MAR Shares Fall -4.3% Today -- Is This an Opportunity or Value Trap?

Standing out among the Street's worst performers today is Marriott International, a lodging company whose shares slumped -4.3% to a price of $228.5, 8.69% below its average analyst target price of $250.25.

The average analyst rating for the stock is hold. MAR lagged the S&P 500 index by -6.0% so far today and by -3.1% over the last year, returning 17.3%.

Marriott International, Inc. engages in operating, franchising, and licensing hotel, residential, timeshare, and other lodging properties worldwide. The company is a consumer cyclical company, whose sales and revenues correlate with periods of economic expansion and contraction. The reason behind this is that when the economy is growing, the average consumer has more money to spend on the discretionary (non necessary) products that cyclical consumer companies tend to offer. Consumer cyclical stocks may offer more growth potential than non-cyclical or defensive stocks, but at the expense of higher volatility.

Marriott International's trailing 12 month P/E ratio is 23.6, based on its trailing EPS of $9.69. The company has a forward P/E ratio of 21.1 according to its forward EPS of $10.81 -- which is an estimate of what its earnings will look like in the next quarter. The P/E ratio is the company's share price divided by its earnings per share. In other words, it represents how much investors are willing to spend for each dollar of the company's earnings (revenues minus the cost of goods sold, taxes, and overhead). As of the second quarter of 2024, the consumer discretionary sector has an average P/E ratio of 22.15, and the average for the S&P 500 is 28.21.

To better understand MAR’s valuation, we can divide its price to earnings ratio by its projected five-year growth rate, which gives us its price to earnings, or PEG ratio. Considering the P/E ratio in the context of growth is important, because many companies that are undervalued in terms of earnings are actually overvalued in terms of growth.

Marriott International’s PEG is 3.78, which indicates that the company is overvalued compared to its growth prospects. Bear in mind that PEG ratios have limits to their relevance, since they are based on future growth estimates that may not turn out as expected.

To deepen our understanding of the company's finances, we should study the effect of its depreciation and capital expenditures on the company's bottom line. We can see the effect of these additional factors in Marriott International's free cash flow, which was $2.72 Billion as of its most recent annual report. Over the last 4 years, the company's average free cash flow has been $1.68 Billion and they've been growing at an average rate of 13.9%. With such strong cash flows, the company can not only re-invest in its business, it can afford to offer regular returns to its equity investors in the form of dividends. Over the last 12 months, investors in MAR have received an annualized dividend yield of 0.9% on their capital.
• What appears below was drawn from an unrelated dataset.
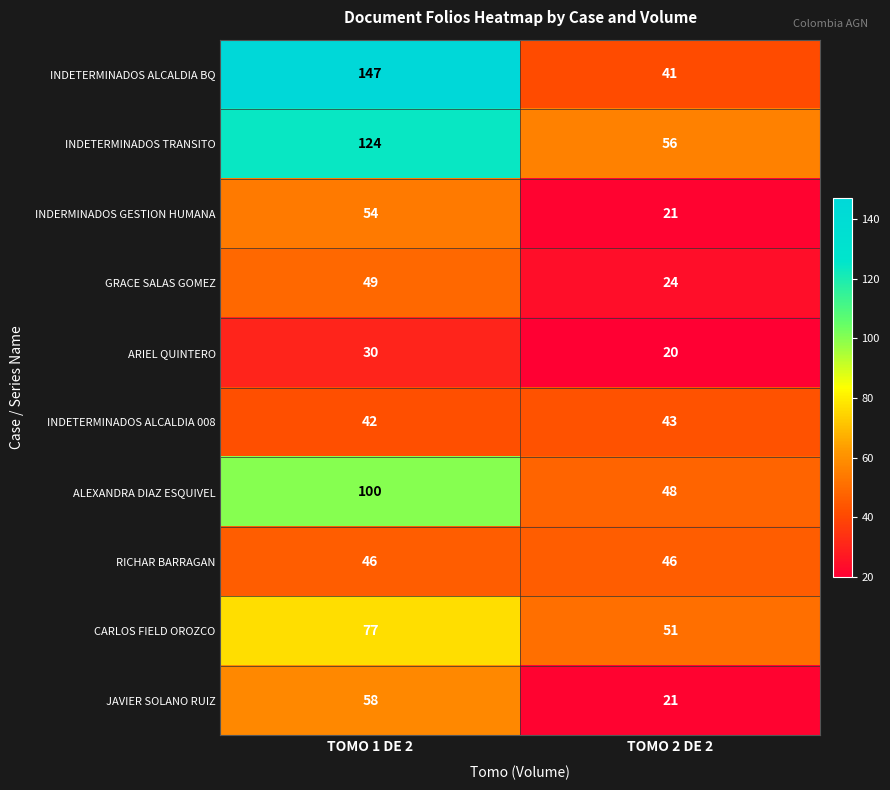

The INDERMINADOS GESTION HUMANA series shows 54 at TOMO 1 DE 2. True or false?

True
Marriott International is likely overvalued at today's prices because it has an average P/E ratio, no published P/B ratio, and generally positive cash flows with an upwards trend. The stock has poor growth indicators because of its weak operating margins with a positive growth rate, and an inflated PEG ratio. We hope this preliminary analysis will encourage you to do your own research into MAR's fundamental values -- especially their trends over the last few years, which provide the clearest picture of the company's valuation.

The above analysis is intended for educational purposes only and was performed on the basis of publicly available data. It is not to be construed as a recommendation to buy or sell any security. Any buy, sell, or other recommendations mentioned in the article are direct quotations of consensus recommendations from the analysts covering the stock, and do not represent the opinions of Market Inference or its writers. Past performance, accounting data, and inferences about market position and corporate valuation are not reliable indicators of future price movements. Market Inference does not provide financial advice. Investors should conduct their own review and analysis of any company of interest before making an investment decision.